コンテンツにスキップ

英文维基 | 中文维基 | 日文维基 | 草榴社区

石灯籠切虎徹

出典: フリー百科事典『ウィキペディア(Wikipedia)』
石灯籠切虎徹
石灯籠切虎徹:刀 銘 長曽祢興里入道乕徹、石燈篭切(切付銘)
刀 銘 長曽祢興里入道乕徹、石燈篭切(切付銘)
基本情報
種類 打刀
時代 江戸時代
刀工 長曽祢興里
全長 64.5cm
所有 不明

石灯籠切虎徹(いしとうろうきりこてつ、石燈篭切虎徹)は、江戸時代に長曽祢興里により作られた日本刀打刀)である。燈篭切虎徹とも呼ばれる。年紀はないが銘振り等から推して寛文九年秋頃[1]若しくは寛文十二年頃[2]の作とされる。虎徹としては最も著名な刀とされる[3]。特別注文と思われる無反りで他に類をみない体配を示しており、長曽祢興里の作中でも群を抜いた異風な作風を示している[3]

概要

[編集]

刀工および名前の由来

[編集]

江戸時代に長曽祢興里により作られた日本刀打刀)である。燈篭切虎徹とも呼ばれる。虎徹としては最も著名な刀とされる[3]。石灯籠切虎徹という名前は、注文主の旗本に切れ味を証明するため、松の枝を切ろうとしたが勢い余り側にあった石灯籠まで切り込んだ物語に由来する。詳細は異説あるが、以下確認されているいくつかの刀剣書籍を年代順に紹介する。

長曽禰虎徹の研究[1]

[編集]

作者:杉原祥造

年代:1926年

旗本:この刀を作らせたのは、久貝因幡守久貝正方で寛文延宝の頃の人であったとの記載がある[1]

なぜ松の枝を切ろうとしたのか:詳細なし

その後の伝来:詳細なし

その他:附圖(第四十三図)には、押型が掲載されている。年紀はないが銘振り等から推して寛文九年秋頃ではないかと鑑している[1]

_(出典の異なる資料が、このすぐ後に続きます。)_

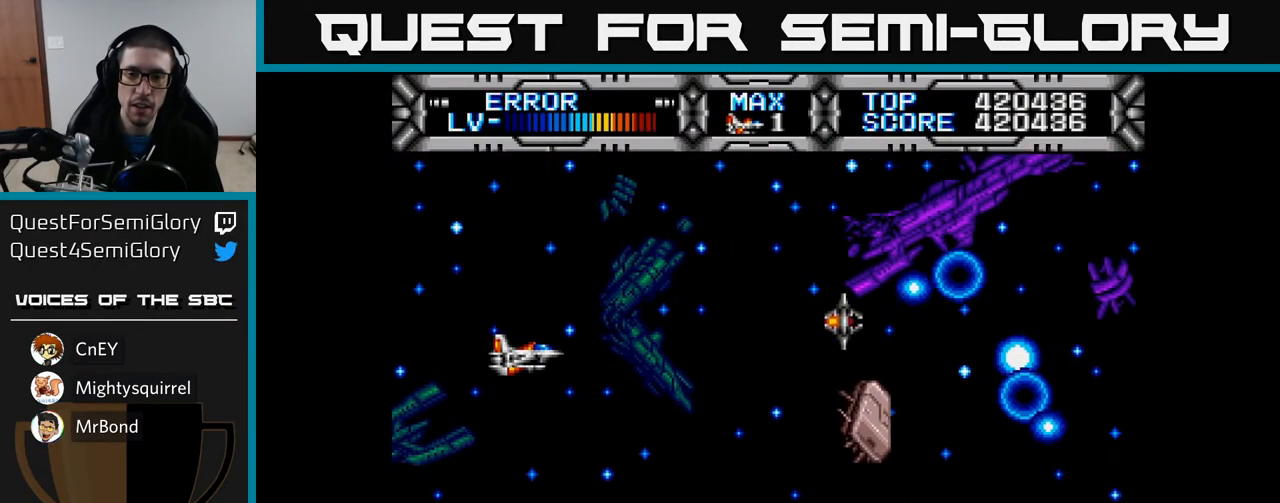
{"buttons": ["X", "DPAD_LEFT"], "left_stick": "center", "right_stick": "center", "events": [[167, "DPAD_DOWN", "down"], [233, "DPAD_RIGHT", "down"], [267, "DPAD_DOWN", "up"], [267, "DPAD_RIGHT", "up"], [417, "DPAD_LEFT", "down"]]}
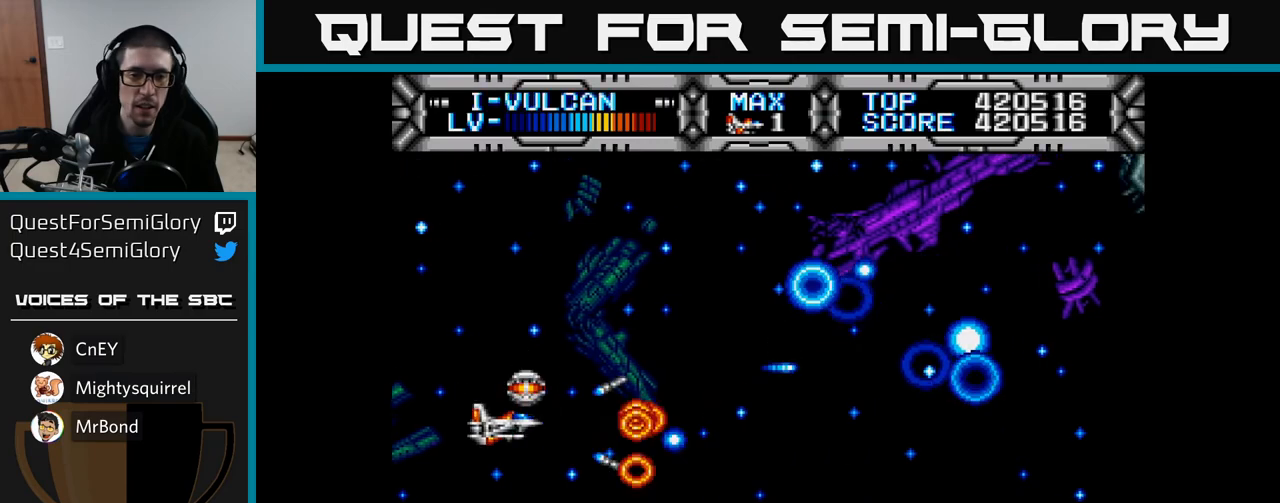
{"buttons": ["X", "DPAD_RIGHT"], "left_stick": "center", "right_stick": "center", "events": [[133, "DPAD_UP", "down"], [167, "DPAD_LEFT", "up"], [300, "DPAD_RIGHT", "down"], [383, "DPAD_UP", "up"]]}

国立国会図書館デジタルコレクション:https://dl.ndl.go.jp/ja/pid/1181711/1/25

刀談片々[4]

[編集]

作者:研師・刀剣学者として活躍していた本阿弥光遜

年代:1936年

旗本:旗本に関しては特定されておらず、旗本の何某という人とされている

なぜ松の枝を切ろうとしたのか:長曽祢興里が刀代としてその当時で百両くれといったところその旗本が少し値切ったという。すると虎徹が非常に怒り、「私の刀は何百両出しても打たぬといった打たぬが。その代わり切れ味は御覧の通りだ」といって切ったという。

その後の伝来:その後その人が百五十両をもって貰いに来たが頑として渡さず誰か自分の気に入った人に渡したという。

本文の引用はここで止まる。